> [WHAT NEEDS TO BE DONE]
The lines you return must be all those in the data that hold the string "proteins".

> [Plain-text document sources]
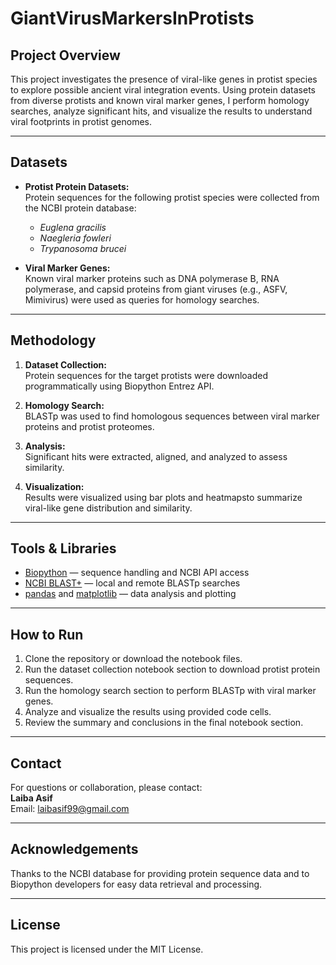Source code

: # GiantVirusMarkersInProtists

## Project Overview

This project investigates the presence of viral-like genes in protist species to explore possible ancient viral integration events. Using protein datasets from diverse protists and known viral marker genes, I perform homology searches, analyze significant hits, and visualize the results to understand viral footprints in protist genomes.

---

## Datasets

- **Protist Protein Datasets:**  
  Protein sequences for the following protist species were collected from the NCBI protein database:  
  - *Euglena gracilis*  
  - *Naegleria fowleri*  
  - *Trypanosoma brucei*  

- **Viral Marker Genes:**  
  Known viral marker proteins such as DNA polymerase B, RNA polymerase, and capsid proteins from giant viruses (e.g., ASFV, Mimivirus) were used as queries for homology searches.

---

## Methodology

1. **Dataset Collection:**  
   Protein sequences for the target protists were downloaded programmatically using Biopython Entrez API.

2. **Homology Search:**  
   BLASTp was used to find homologous sequences between viral marker proteins and protist proteomes.

3. **Analysis:**  
   Significant hits were extracted, aligned, and analyzed to assess similarity.

4. **Visualization:**  
   Results were visualized using bar plots and heatmapsto summarize viral-like gene distribution and similarity.

---

## Tools & Libraries

- [Biopython](https://biopython.org/) — sequence handling and NCBI API access  
- [NCBI BLAST+](https://blast.ncbi.nlm.nih.gov/Blast.cgi) — local and remote BLASTp searches  
- [pandas](https://pandas.pydata.org/) and [matplotlib](https://matplotlib.org/) — data analysis and plotting  

---

## How to Run

1. Clone the repository or download the notebook files.  
2. Run the dataset collection notebook section to download protist protein sequences.  
3. Run the homology search section to perform BLASTp with viral marker genes.  
4. Analyze and visualize the results using provided code cells.  
5. Review the summary and conclusions in the final notebook section.

---

## Contact

For questions or collaboration, please contact:  
**Laiba Asif**  
Email: laibasif99@gmail.com

---

## Acknowledgements

Thanks to the NCBI database for providing protein sequence data and to Biopython developers for easy data retrieval and processing.

---

## License

This project is licensed under the MIT License.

> [ANSWER SECTION]
  Known viral marker proteins such as DNA polymerase B, RNA polymerase, and capsid proteins from giant viruses (e.g., ASFV, Mimivirus) were used as queries for homology searches.
   BLASTp was used to find homologous sequences between viral marker proteins and protist proteomes.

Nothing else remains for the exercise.